LAGOS, Nigeria (VOICE OF NAIJA) – WordPress users who have the Advanced Custom Fields plugin installed on their website should update after a flaw in the code was found that could expose websites and their users to cross-site scripting (XSS) attacks.
The Advanced Custom Fields and Advanced Custom Fields Pro versions of the plugins, which are designed to provide site managers better control over their content and data, have more than two million active installs, according to a warning from Patchstack about the problem.
The flaw was discovered on 5 February by Rafie Muhammad of PatchStack and was reported to Delicious Brains, the company that purchased Advanced Custom Fields from its creator Elliot Condon last year.
Details of the problem were made public by Patchstack on 5 May, one month after Delicious Brains released a fixed version of the plugins. Users are advised to update to at least version 6.1.6 of their plugin.

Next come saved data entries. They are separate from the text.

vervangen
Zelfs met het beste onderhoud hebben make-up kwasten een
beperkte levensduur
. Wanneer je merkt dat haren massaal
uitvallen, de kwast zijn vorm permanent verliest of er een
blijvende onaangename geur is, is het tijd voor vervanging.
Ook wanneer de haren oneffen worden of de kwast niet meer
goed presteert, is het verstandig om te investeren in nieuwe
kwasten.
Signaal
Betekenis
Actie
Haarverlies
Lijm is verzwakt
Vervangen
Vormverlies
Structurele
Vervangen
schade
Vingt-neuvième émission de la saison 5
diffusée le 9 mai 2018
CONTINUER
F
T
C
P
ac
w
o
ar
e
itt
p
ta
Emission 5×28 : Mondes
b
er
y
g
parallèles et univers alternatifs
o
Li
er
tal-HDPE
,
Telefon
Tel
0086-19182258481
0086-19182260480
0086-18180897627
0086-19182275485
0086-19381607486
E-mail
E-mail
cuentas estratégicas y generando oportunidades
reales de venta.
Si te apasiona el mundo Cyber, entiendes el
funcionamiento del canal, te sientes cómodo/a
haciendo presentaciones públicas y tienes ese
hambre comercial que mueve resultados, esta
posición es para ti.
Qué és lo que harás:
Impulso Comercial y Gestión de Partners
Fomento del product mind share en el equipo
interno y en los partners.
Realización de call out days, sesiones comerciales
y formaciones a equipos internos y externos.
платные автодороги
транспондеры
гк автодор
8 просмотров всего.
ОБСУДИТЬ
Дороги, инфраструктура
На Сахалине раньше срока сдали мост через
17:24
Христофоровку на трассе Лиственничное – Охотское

The vulnerability, identified as CVE-2023-30777, makes websites susceptible to reflected XSS attacks, which include malicious code being injected into webpages.
The vulnerability has a CVSS severity rating of 6.1 out of 10. The code is then “reflected” back and run inside a visitor’s browser.
Basically, it enables the execution of JavaScript within another user’s view of a page, giving the attacker the ability to steal data from the page, act in the user’s place, and other things.
If the visitor is an administrator user who is logged in, this is a serious issue because their account might be used to seize control of the website.
“This vulnerability allows any unauthenticated user [to steal] sensitive information to, in this case, privilege escalation on the WordPress site by tricking the privileged user to visit the crafted URL path,” Patchstack wrote in its report.
The outfit added that “this vulnerability could be triggered on a default installation or configuration of Advanced Custom Fields plugin. The XSS also could only be triggered from logged-in users that have access to the Advanced Custom Fields plugin.”
The problem is fairly simple as it comes from the “admin_body_class” function handler, which according to Patchstack was set up as an extra handler for the similarly named “admin_body_class” hook in WordPress.
The main body tag’s design and layout in the admin section are controlled and filtered by the handler.
It is possible for an attacker to insert malicious code into a website, including redirection, adverts, and other HTML payloads, which is then executed when a person visits the page, because the function handler fails to properly sanitize that value of the hook.
The XSS vulnerability was one of four discovered in the well-known plugin over the previous few years, according to Patchstack.
According to W3Techs, 43.2 percent of all websites utilize the content management system WordPress, which turns 20 this month.
WordPress is used by hundreds of millions of websites, which has made it an attractive target for criminals looking to take advantage of any systemic weaknesses because that’s where the money is.
The number of WordPress vulnerabilities disclosed increased by 150 percent between 2020 and 2021, according to a Patchstack survey, and 29% of plugins having serious vulnerabilities at the time were left unpatched.